In addition, Spearman item-total correlations were calculated for all items, in relation to their own and other domains, to explore the dimensionality of the scale at the level of individual items; when correlated with its own domain, each item was excluded from the calculation of the domain total. An item’s correlation with its own domain should exceed approximately 0.30 [30], and items should correlate more strongly with their own than with other domains [31].
Having sought to confirm the factor structure of a scale through CFA, the consistency with which individual scale items tap their respective domains can be assessed by means of internal consistency analysis. This was achieved by calculating coefficients of composite reliability from the estimates provided within the CFA, as described by Raykov [32]. This reliability coefficient provides a more valid measure of internal consistency than Cronbach’s alpha, which will underestimate true reliability if items load unequally on a domain (i.e. when tau-equivalence does not obtain) [33], but equally may overestimate reliability under other circumstances, such as when measurement errors are correlated [34, 35]. The composite reliability coefficient can take values from 0 to 1, and higher values indicate that scores on a scale are internally consistent. DeVellis [36] regards values for internal consistency reliability below 0.60 as unacceptable, between 0.60 and 0.65 as undesirable, between 0.65 and 0.70 as minimally acceptable and between 0.70 and 0.80 as respectable.
Evidence of construct validity of the scale within this population was sought by correlating scores on the scale with other theoretically distinct measures to which it would be expected to be related. Two measures that had been incorporated in the larger questionnaire were used for this purpose. The Satisfaction with Life Scale (SWLS) is a five-item summative measure of subjective well-being developed by Diener et al. [37]. Higher scores indicate higher life satisfaction, and a positive correlation with the CASP-19 would be hypothesized. The SF-12 (v2) is a 12-item health status measure, derived from the SF-36 [38]. It generates two scores: a physical component summary and a mental component summary. For each of these components, higher scores indicate better health status, such that a positive correlation with the CASP-19 would be expected. We took it that if the CASP-19 were a valid measure of quality of life, it should correlate positively with both life satisfaction (SWLS) and health status (SF-12).
Data were analysed in Mplus 6 and SPSS 17, and statistical significance was set at P ≤ 0.05 (two-tailed).
Results
One hundred and twenty-two residents responded to the questionnaire, representing 75% of those living in the community at the time.
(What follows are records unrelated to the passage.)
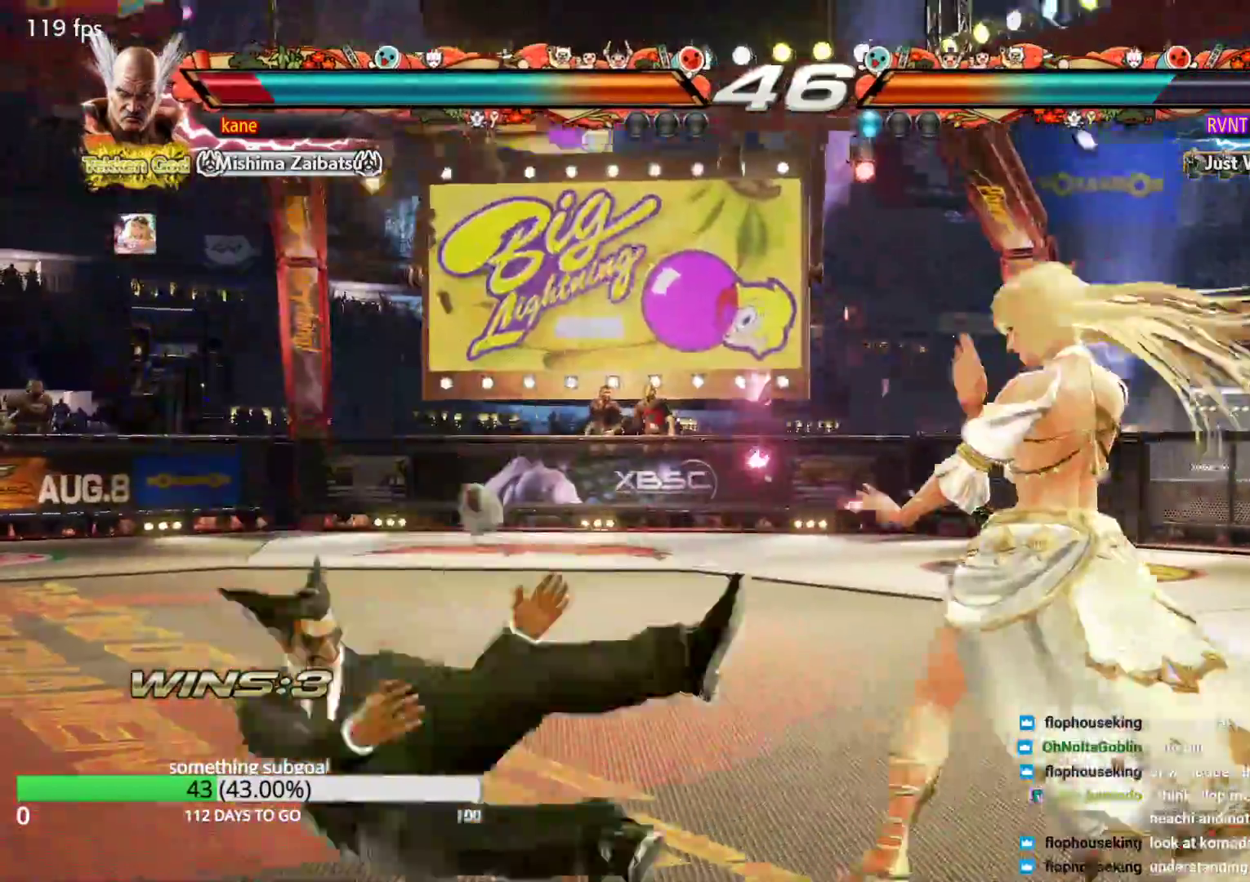
{"buttons": [], "left_stick": "center", "events": [[17, "CIRCLE", "down"], [17, "CROSS", "up"], [83, "CIRCLE", "up"], [83, "CROSS", "down"], [133, "CIRCLE", "down"], [183, "CROSS", "up"], [200, "CIRCLE", "up"], [367, "left_stick", "down"], [483, "left_stick", "center"]]}
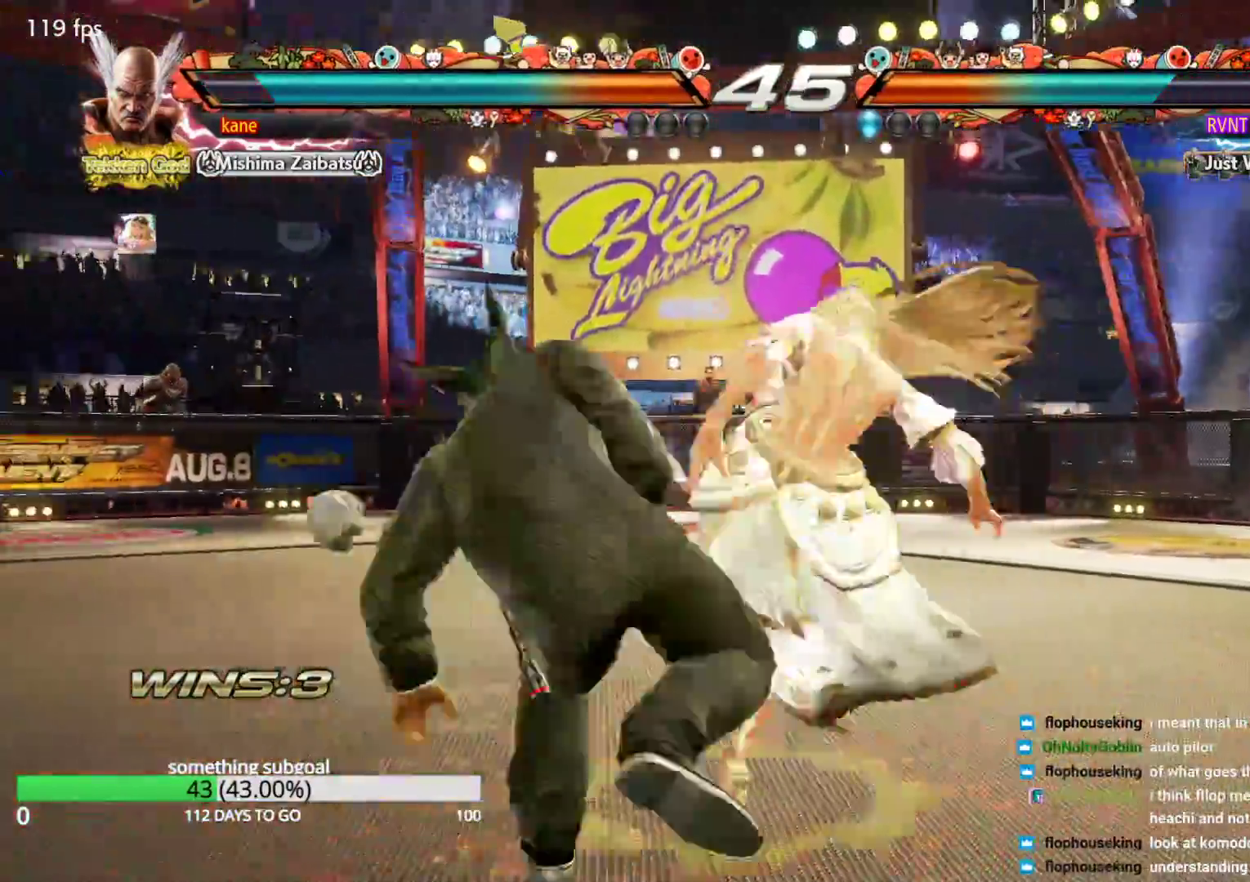
{"buttons": [], "left_stick": "center", "events": [[17, "left_stick", "left"], [383, "left_stick", "center"]]}
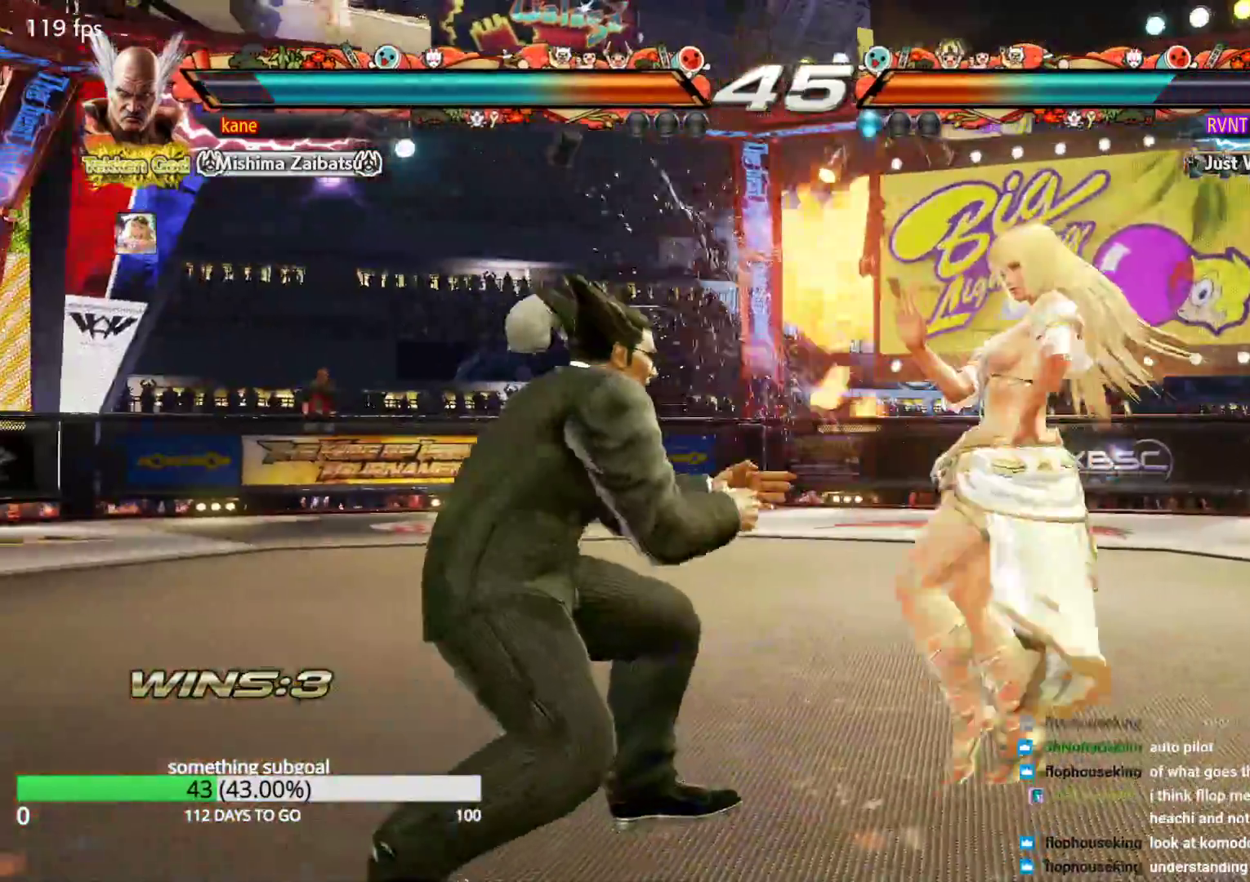
{"buttons": [], "left_stick": "down-left", "events": [[117, "left_stick", "left"], [183, "left_stick", "center"], [267, "left_stick", "left"], [433, "left_stick", "down-left"]]}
There were one or more missing values on the CASP-19 in two questionnaires (due in one case to the respondent’s cognitive difficulties, and for an unidentified reason in the other case); all analyses were performed on the 120 questionnaires with complete data.
The mean age of respondents was 77.5 years (range 55–98), which is just above the top end of the ‘early old age’ range (65–75) with respect to which the scale was developed and validated. It is also higher than the mean age of those 55 or over in the first wave of ELSA (68 years; [39]) and in the 11th wave of the BHPS (68 years; http://www.iser.essex.ac.uk/ulsc/bhps/). Additionally, whilst our sample was drawn from a purpose-built retirement community, the data in these earlier studies were derived from older people living in the general population. There were 34 (28%) male and 86 (72%) female respondents. The percentage of female respondents is higher than in ELSA (54%) and in the BHPS (55%). Nearly half of the respondents (59; 49%) were widowed, 51 (43%) were married or cohabiting, five (4%) were divorced/separated and the remaining five (4%) had never married. The percentage of widowed respondents (43%) was greater than in ELSA (21%) and the BHPS (23%), and the percentage of those married or cohabiting (43%) was correspondingly lower than in ELSA (65%) and the BHPS (64%).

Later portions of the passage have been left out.